対象エントリ -
--------------------------------

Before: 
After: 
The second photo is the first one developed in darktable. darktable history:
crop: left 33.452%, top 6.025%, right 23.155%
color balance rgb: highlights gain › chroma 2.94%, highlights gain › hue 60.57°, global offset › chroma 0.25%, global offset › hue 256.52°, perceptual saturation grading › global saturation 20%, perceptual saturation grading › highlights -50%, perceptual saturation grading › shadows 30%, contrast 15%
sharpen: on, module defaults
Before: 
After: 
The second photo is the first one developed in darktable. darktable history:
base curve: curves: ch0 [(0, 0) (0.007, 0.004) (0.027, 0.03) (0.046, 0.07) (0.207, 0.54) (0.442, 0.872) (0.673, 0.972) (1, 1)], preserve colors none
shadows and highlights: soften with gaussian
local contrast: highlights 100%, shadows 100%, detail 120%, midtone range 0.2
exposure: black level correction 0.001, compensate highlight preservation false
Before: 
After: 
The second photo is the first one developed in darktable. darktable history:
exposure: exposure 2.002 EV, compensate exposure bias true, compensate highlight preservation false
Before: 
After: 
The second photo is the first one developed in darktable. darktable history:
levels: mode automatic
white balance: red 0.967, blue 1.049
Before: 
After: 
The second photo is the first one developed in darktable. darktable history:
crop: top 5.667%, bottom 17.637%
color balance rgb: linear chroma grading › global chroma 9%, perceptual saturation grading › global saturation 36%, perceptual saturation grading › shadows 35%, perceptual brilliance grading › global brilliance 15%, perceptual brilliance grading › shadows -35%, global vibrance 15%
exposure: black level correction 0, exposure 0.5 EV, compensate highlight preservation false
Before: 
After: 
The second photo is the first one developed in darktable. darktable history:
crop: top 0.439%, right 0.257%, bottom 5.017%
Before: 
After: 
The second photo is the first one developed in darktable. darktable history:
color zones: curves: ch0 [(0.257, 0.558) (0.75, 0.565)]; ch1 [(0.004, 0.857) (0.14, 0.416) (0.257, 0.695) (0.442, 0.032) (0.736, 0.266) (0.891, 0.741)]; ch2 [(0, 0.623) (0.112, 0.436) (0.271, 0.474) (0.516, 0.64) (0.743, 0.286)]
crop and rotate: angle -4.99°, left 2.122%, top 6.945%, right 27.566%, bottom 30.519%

--------------------------------

作業内容 - 上のすべてのエントリの各行を、空行を除いて番号付きリストに変換してください。

課題の解答 -
1. Before: 
2. After: 
3. The second photo is the first one developed in darktable. darktable history:
4. crop: left 33.452%, top 6.025%, right 23.155%
5. color balance rgb: highlights gain › chroma 2.94%, highlights gain › hue 60.57°, global offset › chroma 0.25%, global offset › hue 256.52°, perceptual saturation grading › global saturation 20%, perceptual saturation grading › highlights -50%, perceptual saturation grading › shadows 30%, contrast 15%
6. sharpen: on, module defaults
7. Before: 
8. After: 
9. The second photo is the first one developed in darktable. darktable history:
10. base curve: curves: ch0 [(0, 0) (0.007, 0.004) (0.027, 0.03) (0.046, 0.07) (0.207, 0.54) (0.442, 0.872) (0.673, 0.972) (1, 1)], preserve colors none
11. shadows and highlights: soften with gaussian
12. local contrast: highlights 100%, shadows 100%, detail 120%, midtone range 0.2
13. exposure: black level correction 0.001, compensate highlight preservation false
14. Before: 
15. After: 
16. The second photo is the first one developed in darktable. darktable history:
17. exposure: exposure 2.002 EV, compensate exposure bias true, compensate highlight preservation false
18. Before: 
19. After: 
20. The second photo is the first one developed in darktable. darktable history:
21. levels: mode automatic
22. white balance: red 0.967, blue 1.049
23. Before: 
24. After: 
25. The second photo is the first one developed in darktable. darktable history:
26. crop: top 5.667%, bottom 17.637%
27. color balance rgb: linear chroma grading › global chroma 9%, perceptual saturation grading › global saturation 36%, perceptual saturation grading › shadows 35%, perceptual brilliance grading › global brilliance 15%, perceptual brilliance grading › shadows -35%, global vibrance 15%
28. exposure: black level correction 0, exposure 0.5 EV, compensate highlight preservation false
29. Before: 
30. After: 
31. The second photo is the first one developed in darktable. darktable history:
32. crop: top 0.439%, right 0.257%, bottom 5.017%
33. Before: 
34. After: 
35. The second photo is the first one developed in darktable. darktable history:
36. color zones: curves: ch0 [(0.257, 0.558) (0.75, 0.565)]; ch1 [(0.004, 0.857) (0.14, 0.416) (0.257, 0.695) (0.442, 0.032) (0.736, 0.266) (0.891, 0.741)]; ch2 [(0, 0.623) (0.112, 0.436) (0.271, 0.474) (0.516, 0.64) (0.743, 0.286)]
37. crop and rotate: angle -4.99°, left 2.122%, top 6.945%, right 27.566%, bottom 30.519%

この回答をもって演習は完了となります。